🤖 AI Summary
This study addresses the imbalance between public readability and professional accuracy in German legal document summarization. We introduce the first benchmark dataset for public-oriented German judicial summarization—comprising 6.4k judgment–press-release pairs—and propose a triplet structure (judgment text, human-written press release, synthetic prompt) to support citizen-centered generation. A multidimensional evaluation framework is developed, integrating factual consistency verification, LLM-as-judge scoring, expert ranking, and conventional metrics (ROUGE/BERTScore). Methodologically, we adopt a hierarchical summarization strategy leveraging both small and large language models.
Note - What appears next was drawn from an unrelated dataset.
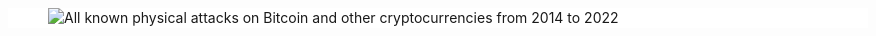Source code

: <figure class="aligncenter size-full is-resized"><img decoding="async" loading="lazy" src="./All known physical attacks on Bitcoin and other cryptocurrencies from 2014 to 2022 - CRYPTO DEEP TECH_files/image-18.png" alt="All known physical attacks on Bitcoin and other cryptocurrencies from 2014 to 2022" class="wp-image-721" width="858" height="763" srcset="https://cryptodeeptech.ru/wp-content/uploads/2022/11/image-18.png 979w, https://cryptodeeptech.ru/wp-content/uploads/2022/11/image-18-300x267.png 300w, https://cryptodeeptech.ru/wp-content/uploads/2022/11/image-18-768x682.png 768w" sizes="(max-width: 858px) 100vw, 858px"></figure></div>

<div class="wp-block-image">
Experiments show that large-model outputs approach human-level quality; small models, when hierarchically optimized, exhibit markedly improved long-text processing capability; and human-written press releases remain the optimal baseline. Our work fills critical gaps in legal NLP research concerning readability, accessibility, and civic communication.
📝 Abstract
Official court press releases from Germany's highest courts present and explain judicial rulings to the public, as well as to expert audiences. Prior NLP efforts emphasize technical headnotes, ignoring citizen-oriented communication needs. We introduce CourtPressGER, a 6.4k dataset of triples: rulings, human-drafted press releases, and synthetic prompts for LLMs to generate comparable releases. This benchmark trains and evaluates LLMs in generating accurate, readable summaries from long judicial texts. We benchmark small and large LLMs using reference-based metrics, factual-consistency checks, LLM-as-judge, and expert ranking. Large LLMs produce high-quality drafts with minimal hierarchical performance loss; smaller models require hierarchical setups for long judgments. Initial benchmarks show varying model performance, with human-drafted releases ranking highest.